CA Toulouse, 3e ch., 13 juin 2002, n° 00-00198

TOULOUSE

Arrêt

Confirmation

COMPOSITION DE LA JURIDICTION

Président :

M. Selmes

Avocat général :

M. Gaubert

Conseillers :

M. Lamant, Mme Charras

Avocats :

Mes Azam, de Masquard de Laval, Dumaine.

TGI Toulouse, 3e ch. corr., du 10 janv. …

10 janvier 2000

Rappel de la procédure:

Le jugement:

Le tribunal, par jugement en date du 10 janvier 2000, a déclaré:

- D Philippe André coupable de tromperie sur la nature, la qualité, l'origine ou la quantité d'une marchandise, le 17 janvier 1997, à Muret, infraction prévue par l'article L. 213-1 du Code de la consommation et réprimée par les articles L. 213-1, L. 216-2, L. 216-3 du Code de la consommation

- L Jean-Marc coupable de tromperie sur la nature la qualité, l'origine ou la quantité d'une marchandise, le 17 janvier 1997, à Muret, infraction prévue par l'article L. 213-1 du Code de la consommation et réprimée par les articles L. 213-1, L. 216-2, L. 216-3 du Code de la consommation

Et par application de ces articles, a condamné:

* D Philippe André à 4 000 F d'amende,

* L Jean-Marc à 4 000 F d'amende.

Sur l'action civile:

- a alloué à la Confédération Syndicale des Familles 2 000 F à titre de dommages-intérêts et 1 500 F au titre de l'article 475-1 du Code de procédure pénale,

- a alloué à l'organisation Générale des Consommateurs 2 000 F à titre de dommages-intérêts et 500 F au titre de l'article 475-1 du Code de procédure pénale.

Les appels:

Appel a été interjeté par:

Monsieur L Jean-Marc, le 11 janvier 2000

Monsieur D Philippe, le 12 janvier 2000

M. le Procureur de la République, le 13 janvier 2000 contre Monsieur L Jean-Marc, Monsieur D Philippe

Décision:

Le 17 janvier 1997, M. Toulouse a acquis, auprès de la SA Gam - concessionnaires Citroën à Muret - un véhicule d'occasion Rover.

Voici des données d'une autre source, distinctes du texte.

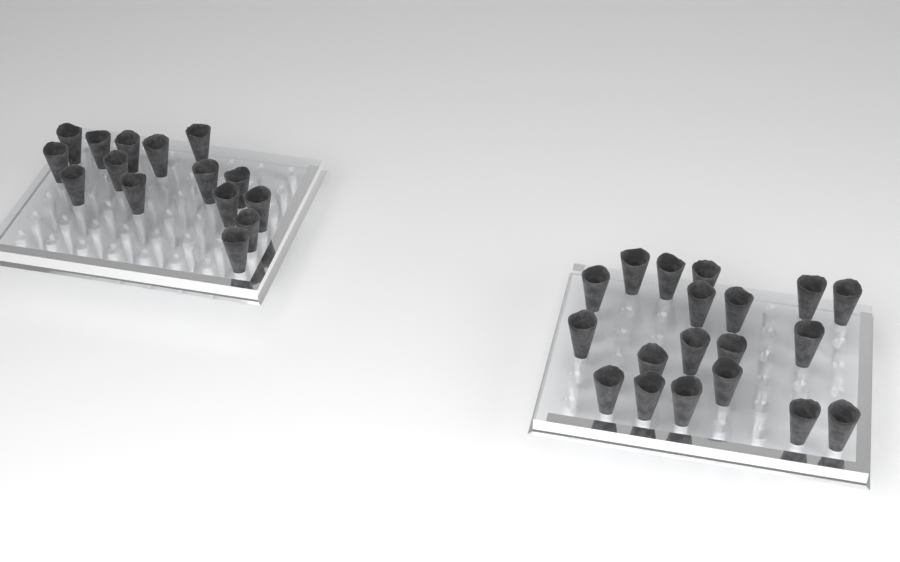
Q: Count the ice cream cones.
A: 34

Des incidents mécaniques se sont manifestés à plusieurs reprises et ils ont été réparés, les réparations ayant été prises en charge par le garage vendeur au titre de la garantie contractuelle.

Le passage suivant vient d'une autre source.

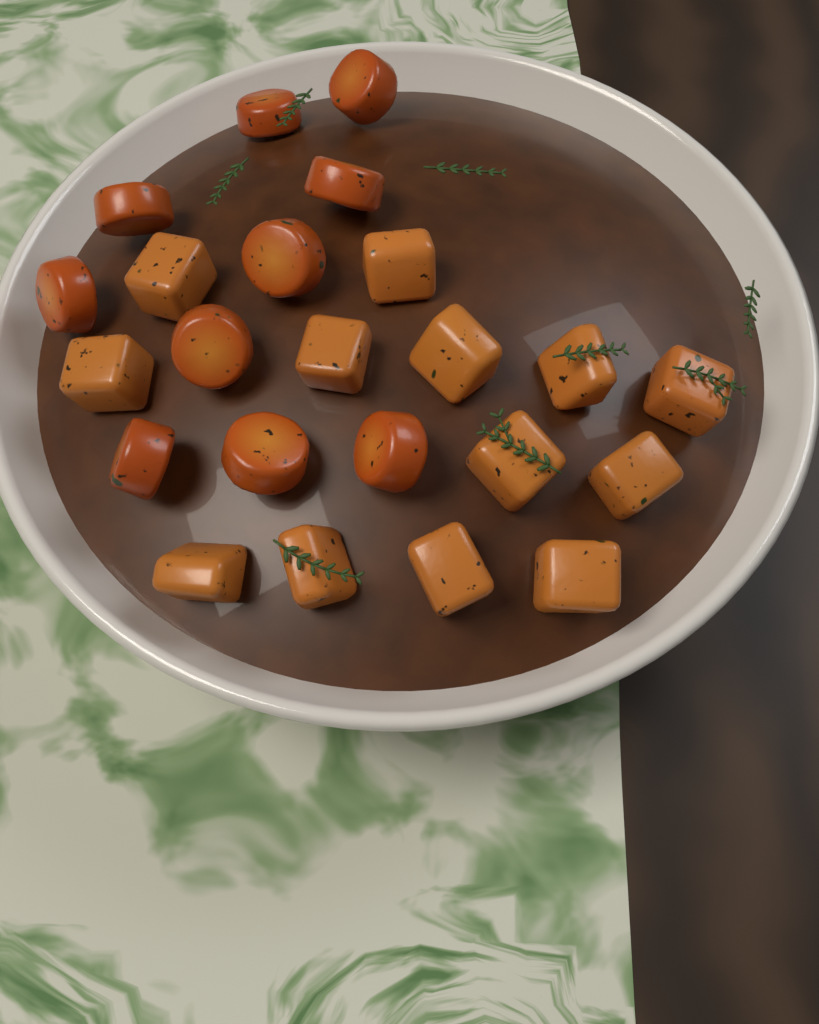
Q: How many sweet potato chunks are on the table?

En décembre 1997, M. Toulouse a fait examiner ce véhicule par le Cabinet Tallier lequel a conclu, dans un rapport non contradictoire, que le véhicule avait été accidenté et réparé, sans respecter les normes du constructeur, et qu'il présentait des anomalies pouvant perturber les conditions d'utilisation.

M. Toulouse a fait établir un devis de travaux, en 1998;

La SA Gam a proposé la remise en état du véhicule, M. Toulouse a refusé et demandé sa reprise à la valeur au moment de la vente; aucun accord n'est alors intervenu.

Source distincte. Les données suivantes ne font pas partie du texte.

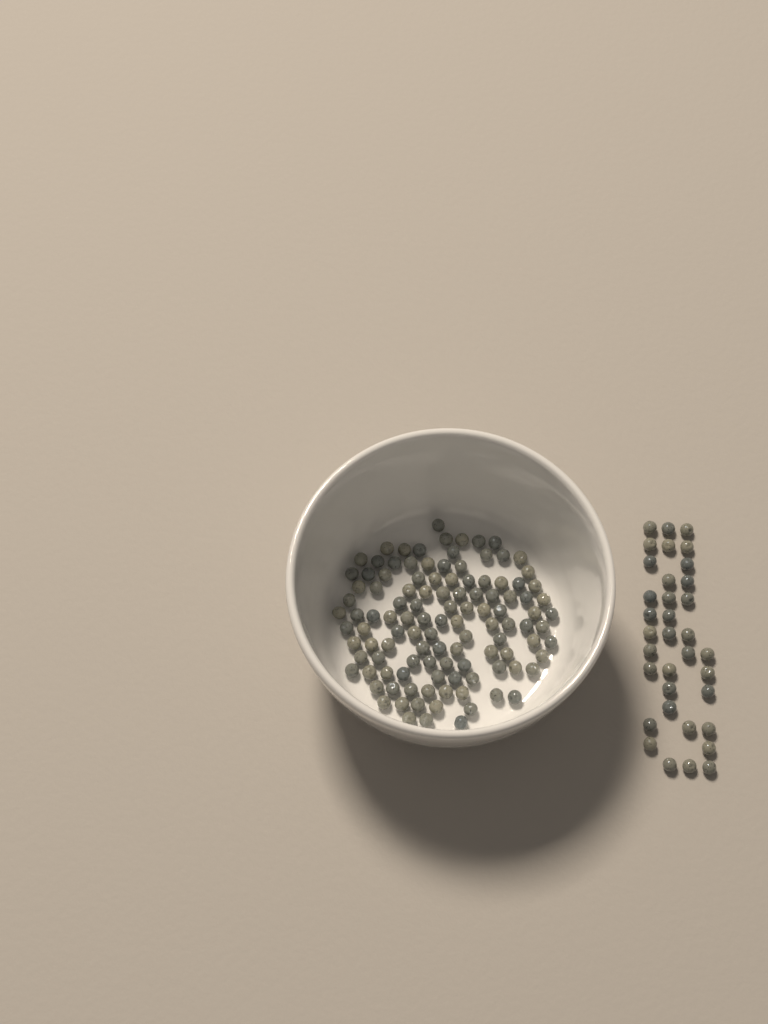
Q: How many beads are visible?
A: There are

M. Toulouse a déposé plainte.

Parallèlement, le garage Gam a fait désigner un expert, en référé, au contradictoire de M. Toulouse; l'expert commis a déposé un premier rapport en février 1999.

Au vu des conclusions de l'expert judiciaire, le garage Gam et M. Toulouse ont transigé; ultérieurement, les opérations d'expertise ont été étendues à M. L et à M. Mehessy et l'expert a déposé un second rapport en février 2001.

La plainte déposée par M. Toulouse a été instruite, la gendarmerie de Muret ayant diligenté une enquête préliminaire.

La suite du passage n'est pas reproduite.